Ion sources have a number of uses in industry and research. For example, they are used in secondary ion mass spectrometers, ion microprobes, heavy ion probes, fast atom bombardment mass spectroscopes, and in microelectronic circuit fabrication and for space propulsion.
One type of ion source is the contact or surface ionization ion source. Contact ionization ion sources typically produce beams of cesium ions. A conventional contact ionization ion source for cesium ions is shown in G. R. Brewer, Ion Propulsion: Technology and Applications, (Gordon and Breach, 1970), pp. 102-105. The contact ionization ion source includes a contact ionizer composed of grains of a refractory metal such as tungsten which are pressed and sintered into a porous matrix. The ion source also includes an oven for vaporizing cesium metal and a heated manifold which connects the oven to the porous matrix of refractory material. Cesium is vaporized in the oven at a temperature of about 300.degree. C. and conducted to one side of the contact ionizer by way of the heated manifold. The cesium atoms flow into the voids between the grains of tungsten of the ionizer and, depending on the temperature and other factors, interact with the tungsten and become ionized. The cesium evaporates from the ionizer as ions. A disadvantage of such contact ionization ion sources is the requirement of an oven for containing and heating a supply of cesium to vaporize the cesium and a heated manifold to conduct the cesium vapor to the ionizer.
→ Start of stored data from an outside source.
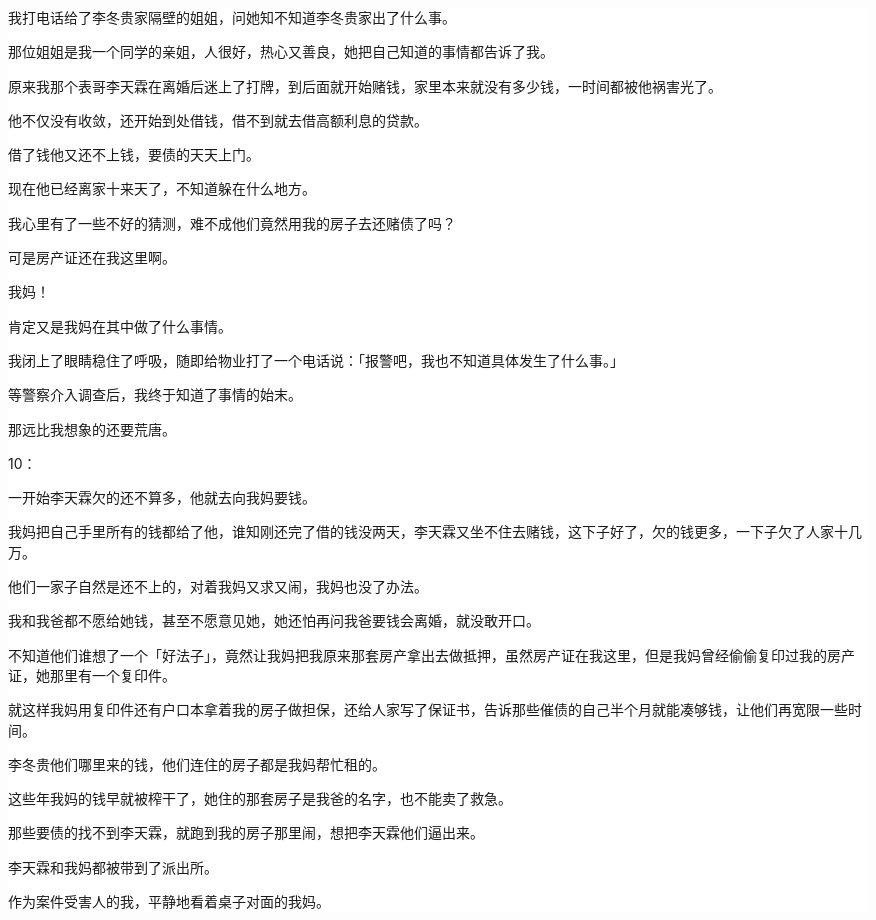 我打电话给了李冬贵家隔壁的姐姐，问她知不知道李冬贵家出了什么事。


那位姐姐是我一个同学的亲姐，人很好，热心又善良，她把自己知道的事情都告诉了我。


原来我那个表哥李天霖在离婚后迷上了打牌，到后面就开始赌钱，家里本来就没有多少钱，一时间都被他祸害光了。


他不仅没有收敛，还开始到处借钱，借不到就去借高额利息的贷款。


借了钱他又还不上钱，要债的天天上门。


现在他已经离家十来天了，不知道躲在什么地方。


我心里有了一些不好的猜测，难不成他们竟然用我的房子去还赌债了吗？


可是房产证还在我这里啊。


我妈！


肯定又是我妈在其中做了什么事情。


我闭上了眼睛稳住了呼吸，随即给物业打了一个电话说：「报警吧，我也不知道具体发生了什么事。」


等警察介入调查后，我终于知道了事情的始末。


那远比我想象的还要荒唐。


10：


一开始李天霖欠的还不算多，他就去向我妈要钱。


我妈把自己手里所有的钱都给了他，谁知刚还完了借的钱没两天，李天霖又坐不住去赌钱，这下子好了，欠的钱更多，一下子欠了人家十几万。


他们一家子自然是还不上的，对着我妈又求又闹，我妈也没了办法。


我和我爸都不愿给她钱，甚至不愿意见她，她还怕再问我爸要钱会离婚，就没敢开口。


不知道他们谁想了一个「好法子」，竟然让我妈把我原来那套房产拿出去做抵押，虽然房产证在我这里，但是我妈曾经偷偷复印过我的房产证，她那里有一个复印件。


就这样我妈用复印件还有户口本拿着我的房子做担保，还给人家写了保证书，告诉那些催债的自己半个月就能凑够钱，让他们再宽限一些时间。


李冬贵他们哪里来的钱，他们连住的房子都是我妈帮忙租的。


这些年我妈的钱早就被榨干了，她住的那套房子是我爸的名字，也不能卖了救急。


那些要债的找不到李天霖，就跑到我的房子那里闹，想把李天霖他们逼出来。


李天霖和我妈都被带到了派出所。


作为案件受害人的我，平静地看着桌子对面的我妈。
When solid alkali and alkali-earth electrolytes are heated to a temperature of about 900.degree. C. or greater, they typically emit positive ions. This thermionic emission phenomenon has been exploited to construct solid state ion sources.
An example of a thermionic emission solid state ion source is described in O. Heinz and R. T. Reaves, "Lithium Ion Emitter for Low Energy Beam Experiments," Rev. Sci. Instr., vol. 39, pp. 1229-1230 (August 1968). In the Heinz and Reaves article, a lithium ion emitter is disclosed for low energy ion beam experiments. The emitter includes a highly porous tungsten plug mounted on a molybdenum body. A cavity in the molybdenum body contains a heater coil potted in high purity Al.sub.2 O.sub.3 for heating the porous tungsten plug indirectly. One of the two lithium-ion-emitting compounds, beta-eucryptite (Li.sub.2 O.Al.sub.2 O.sub.3.2SiO.sub.2) or spodumene (Li.sub.2 O.Al.sub.2 O.sub.3.4SiO.sub.2), is melted into the porous tungsten plug. When the plug containing beta-eucryptite or spodumene is heated to a temperature in excess of about 900.degree. C., positive lithium ions are emitted from the surface of the plug. In FIG. 2 of the article a circuit incorporating the lithium-ion emitter is shown. The emitter is located in front of and spaced apart from a grid electrode, which in turn is located in front of and spaced apart from a target electrode. The entire emitter assembly is biased above ground. The grid electrode is biased at below ground and the target electrode is grounded.
Another example of a thermionic emission solid state ion source is described in D. W. Hughes, R. K. Fenney, and D. N. Hill, "Aluminosilicate-Composite Type Ion Source of Alkali Ions," Rev. Sci. Instr., vol. 51, pp. 1471-1472 (November 1980). The source includes a layered pellet prepared by sintering a layered mixture of varying amounts of molybdemum metal powder and a powdered aluminosilicate containing an oxide of the desired alkali element. The concentration of the aluminosilicate increases relative to the metal layer-by-layer from zero percent aluminosilicate in a base layer to fifty percent by weight molybdenum-fifty percent by weight aluminosilicate in a top layer. The pellet is bonded to a modified cathode heater assembly by brazing the pure molybdenum base layer of the pellet to a surface of the heater assembly. The resulting ion emitter assembly is mounted behind a set of electrostatic focusing and accelerating electrodes.
A disadvantage of conventional thermionic solid state ion sources is that the energy of the ions emitted from such conventional ion sources is not well defined due to a voltage drop across the ion-emitting material. Furthermore, the thickness of the ion-emitting material must be kept small to ensure that the voltage drop across the ion-emitting material is acceptable. However, having a small thickness of the ion-emitting material limits the average useful lifetime of such sources since the number of ions that can be stored in the ion-emitting material is limited.